JOHANNESBURG (Reuters) - South Africa's government will endorse a new mining charter next month to increase black ownership in the sector after the previous agreement failed to do so, Mineral Resources Minister Susan Shabangu said on Monday.
Shabangu said she had received sufficient feedback from mining sector players in the first major review of the country's Mining Charter -- an agreement requiring mining companies to sell a portion of their ownership to black people, to reverse decades of exclusion under white apartheid rule.
She said so far the current charter had been a "disappointment", because not much had been achieved in its aim of de-racialising the mining industry in Africa's largest economy, and the top platinum and major gold producer.
"So far it (transformation) has been a disappointment," she told Reuters.
"The changes to the charter have not fundamentally shifted the goal posts, but aim to enhance compliance with black economic empowerment. We have set no new targets."
She said all feedback from mining companies would be in by the end of April, but declined to give details, saying these would be disclosed once the charter is endorsed by the cabinet.
"(In) early May, the cabinet will endorse the changes and it will strengthen this tool of transformation," Shabangu said.

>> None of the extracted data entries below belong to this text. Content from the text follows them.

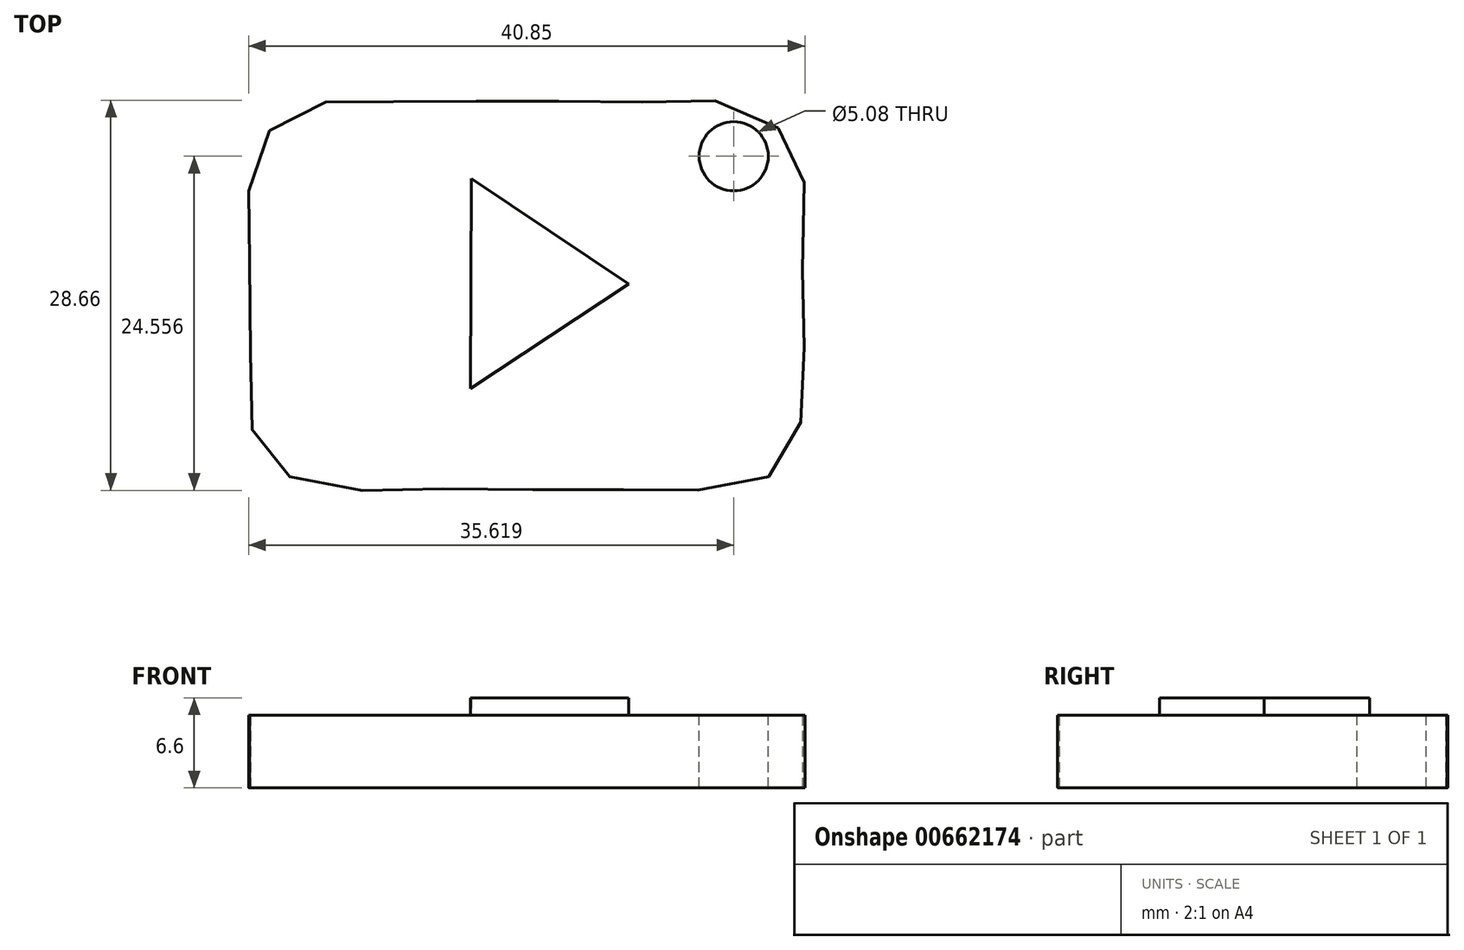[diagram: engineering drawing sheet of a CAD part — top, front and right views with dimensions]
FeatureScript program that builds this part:
annotation { "Feature Type Name" : "Feature", "Feature Type Description" : "" }
export const myFeature = defineFeature(function(context is Context, id is Id, definition is map)
    precondition{}
    {
        {
            var Q0;
            Q0=qCreatedBy(makeId("Top.planeOp"),FACE);
            var sketch = newSketch(context, id + "F0", { "sketchPlane" : qUnion([Q0])});
            skFitSpline(sketch, "E0", {"points": [v(-53.34, 36.6) * mm, v(-49.57, 36.67) * mm, v(-43.89, 36.67) * mm, v(-37.85, 36.67) * mm, v(-31.75, 36.64) * mm, v(-26.38, 36.6) * mm, v(-22.74, 36.4) * mm, v(-19.07, 33.55) * mm, v(-18.2, 30.72) * mm, v(-18.33, 23.99) * mm, v(-18.2, 18.8) * mm, v(-18.33, 13.82) * mm, v(-19.7, 10.11) * mm, v(-22.64, 8.32) * mm, v(-27.97, 8.14) * mm, v(-32.72, 8.12) * mm, v(-40.65, 8.17) * mm, v(-46.89, 8.17) * mm, v(-52.42, 8.17) * mm, v(-56.62, 9.46) * mm, v(-58.61, 12) * mm, v(-58.91, 16.15) * mm, v(-58.91, 23.73) * mm, v(-59, 28.32) * mm, v(-58.61, 32.66) * mm, v(-56.68, 35.2) * mm, v(-53.34, 36.6) * mm]});
            skSolve(sketch);
        }
        {
            var Q0;
            Q0=makeQuery(id+"F0.imprint","IMPRINT",FACE,{"disambiguationData":[TD([[makeQuery(id+"F0.imprint","IMPRINT",EDGE,{"derivedFrom":sQuery(id+"F0.wireOp",EDGE,"E0")}),-1.0]])]});
            var sketch = newSketch(context, id + "F1", { "sketchPlane" : qUnion([Q0])});
            skLineSegment(sketch, "E1", {"start": v(-42.65, 31) * mm, "end": v(-31.08, 23.23) * mm});
            skLineSegment(sketch, "E2", {"start": v(-31.08, 23.23) * mm, "end": v(-42.72, 15.55) * mm});
            skLineSegment(sketch, "E3", {"start": v(-42.72, 15.55) * mm, "end": v(-42.65, 31) * mm});
            skSolve(sketch);
        }
        {
            var Q0;
            Q0 = qSketchRegion(id + "F0", true);
            extrude(context, id + "F2", {"entities" : qUnion([Q0]), "depth" : 5.33 * mm, "offsetDistance" : 25.4 * mm});
        }
        {
            var Q0;
            Q0 = qSketchRegion(id + "F1", true);
            extrude(context, id + "F3", {"entities" : qUnion([Q0]), "operationType" : NewBodyOperationType.ADD, "depth" : 6.6 * mm, "offsetDistance" : 25.4 * mm});
        }
        {
            var Q0;
            Q0=makeQuery(id+"F2.opExtrude","CAP_FACE",FACE,{"disambiguationData":[OSD([sQuery(id+"F0.wireOp",EDGE,"E0")])],"isStart":false});
            var sketch = newSketch(context, id + "F4", { "sketchPlane" : qUnion([Q0])});
            skCircle(sketch, "E4", {"center": v(-23.38, 32.63) * mm, "radius": 2.7 * mm});
            skSolve(sketch);
        }
        {
            var Q0;
            Q0=sQuery(id+"F4.wireOp",VERTEX,"E4.center");
            var Q1;
            Q1=makeQuery(id+"F2.opExtrude","SWEPT_BODY",BODY,{"disambiguationData":[OSD([sQuery(id+"F0.wireOp",EDGE,"E0")])]});
            hole(context, id + "F5", {"style" : HoleStyle.SIMPLE, "endStyle" : HoleEndStyle.THROUGH, "holeDiameter" : 5.08 * mm, "majorDiameter" : 6.35 * mm, "isTappedThrough" : true, "tappedDepth" : 12.7 * mm, "tapClearance" : 3, "locations" : qUnion([Q0]), "scope" : qUnion([Q1])});
        }
    });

She spoke at a function at the Wits University in Johannesburg where gold miner Gold Fields said it would spend 26 million rand over three years in the mining engineering faculties to help fight skills shortages.
When she took charge last year, Shabangu said her first task would be overseeing the review of the charter, which oversees the mining industry -- a key pillar of the economy and a major employer.
Analysts have said the revised charter will seek to plug loopholes that have allowed the marginalisation of black people in the mining sector to continue, five years after the agreement to transform ownership was signed.
BLACK OWNERSHIP
The charter set a target to transfer 26 percent of ownership to black people by 2014, and the review was prompted by concerns that this target may not be met.
The revised charter will seek to speed up black ownership, skills development, employment equity, procurement, housing and living conditions, and mining beneficiation, Shabangu said.
The slow pace of transformation in the industry is seen as fuelling demands by the ruling party's youth wing to nationalise mining companies, analysts said.
Media reports say about 10 percent of the industry was in black hands last year, far from the 15 percent target set by the mining charter.
Shabangu declined to comment on these reports.
Mining companies have said they hope there will not be major changes, which could affect their operations and costs.
Shabangu said the mining department had finalised an inventory of all mineral resources still under state control and would present these findings to the government, which would next month decide whether to keep all the assets or sell some.
Shabangu said rather than grabbing mines, the country would run a state-owned firm focused on strategic minerals such as coal and uranium, which were required for power generation.